Back to Python’s socket in its standard library, it is tempting to assume that
settimeout() works in a similar fansion. But that is not what happens. Users
of Python are sometimes caught off guard if they hold wrong assumptions.
For example, if the timeout of a Python socket is set to 5 seconds, is it
guaranteed that the send function call will return within 5 seconds? The answer
is NO. The reason is that in each send or recv call on sockets, a select (implemented in terms of poll on Linux)
is first called with the specified timeout (this timeout is recalculated in each iteration of the loop).
If the corresponding send or recv can be performed after the select call, it moves forward to actually send or receive
data from the socket. But once the sending or receiving starts,
the timeout setting is not effective. The system call might take an unexpected long time.

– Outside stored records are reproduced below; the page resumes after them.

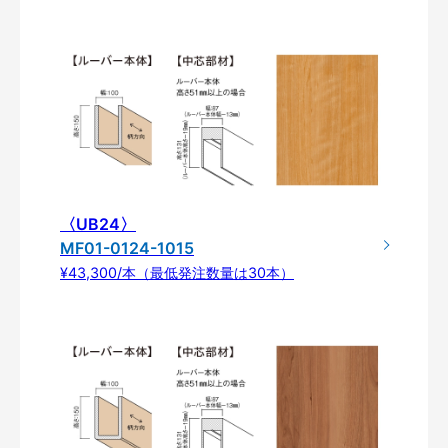
〈UB24〉
MF01-0124-1015
¥43,300/本（最低発注数量は30本）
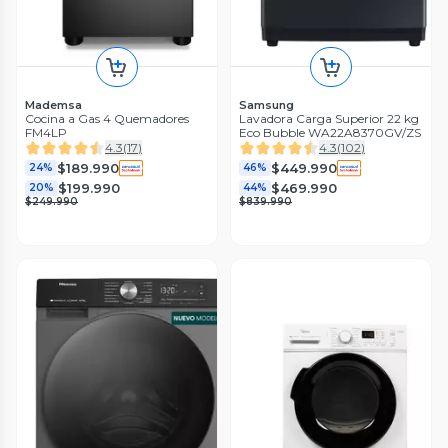
Mademsa
Samsung
Cocina a Gas 4 Quemadores
Lavadora Carga Superior 22 kg
FM4LP
Eco Bubble WA22A8370GV/ZS
4.3
(
17
)
4.3
(
102
)
$189.990
$449.990
24%
46%
$199.990
$469.990
20%
44%
$249.990
$839.990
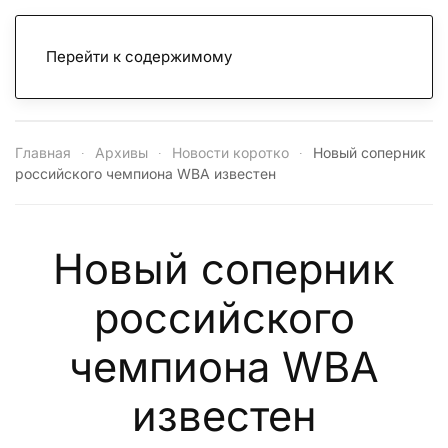
Перейти к содержимому
Главная
Архивы
Новости коротко
Новый соперник
российского чемпиона WBA известен
Новый соперник
российского
чемпиона WBA
известен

As we said before, a positive timeout of socket object means the underlying fd
is in non-blocking mode. Yet, even for a non-blocking fd, the only guarantee we have
is that the OS does what it can do in one go and returns immediately. Returning immediately
does not seem bad, actually sufficient in many cases, but one should keep in mind
that the OS-level send and recv do not know about the timeout you set inside a Python socket object.
We can see that the design of Python’s socket module emphasizes on ease of use
at the cost of some performance loss. Once a positive timeout is set, you always pay the price of the overhead
of calling select to check whether the socket is writable or readable before actually writing or reading.
This is obviously suboptimal in terms of performance.
Writing and reading is non-symmetric.
If there is no new incoming data available on a socket fd, it is no point of receiving.
But sending is different. Since the underlying fd is in non-blocking mode, optimistically trying sending without select first
does no harm. The worst can happen is that send returns immediately with no data being sent.
A good implementation should take this into account:
- for
recv,selectfirst, send when socket becomes readable, repeat until finish or timeout. - for
send, send first, if succeed, return immediately. Only enter theselect, send, check timeoutloop when needed.
The bright side of Python’s socket design is that it makes writing simple message
exchange applications easy. This means, for blocking mode Python sockets with a positive timeout,
the send function can be basically regarded as a All Or Nothing interface, as well as the recv function given a big
enough receiving buffer, assuming that the other side is not acting too weird.
With this design, the users usually do not have to worry about many corner cases of TCP.
Given a reasonable timeout, and a reasonably large receive buffer,
if after sending a message, a reply is not received within the tiemout, we can just close the socket.
It is worth to note that some other Python network related libraries inherit the same design of
socket regarding timeout. For example, with the below code, what is the expected behavior here?
from requests import Session
session = Session()
session.get("http://example.com/example.zip", timeout = 5)
# equivalent to
# session.get("http://example.com/example.zip", timeout = (5, 5))
It is easy to think that the session.get() function call is guaranteed to
return in 10 seconds (5 seconds for connection timeout and 5 seconds for receiving
data). The actual behavior is that if the ‘zip’ file is very big, if the server
starts sending data within the timeout, the function will only return after the whole
file has been received. The documentation of requests is explicit about this, quote
timeout is not a time limit on the entire response download; rather, an exception is raised if the server has not issued a response for timeout seconds (more precisely, if no bytes have been received on the underlying socket for timeout seconds).
In extreme cases, for example, if a remote server sends 1 bytes per second, session.get is totally
fine with it and will never trigger a timeout exception.
In a sense, this is also a All or nothing interface.